• Your instructions
Tally up how many lines in the listing below contain the string "butelka", and give only the total.

======== Data provided ========

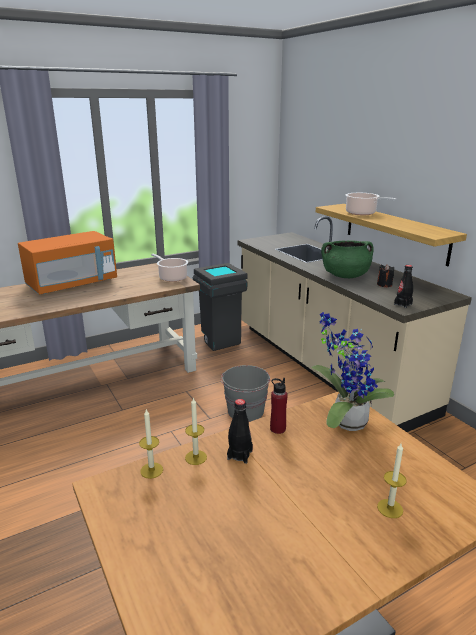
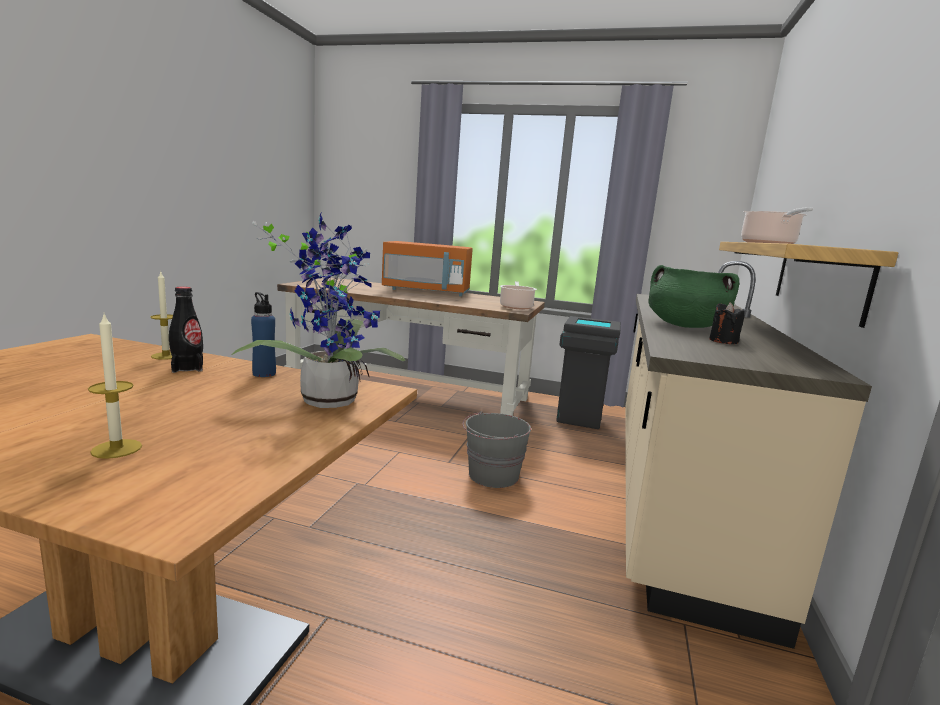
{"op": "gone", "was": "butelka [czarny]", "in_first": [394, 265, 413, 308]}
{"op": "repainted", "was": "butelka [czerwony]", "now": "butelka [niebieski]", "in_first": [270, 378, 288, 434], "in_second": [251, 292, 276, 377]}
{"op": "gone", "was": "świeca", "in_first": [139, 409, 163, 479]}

========

• Result for this exercise
2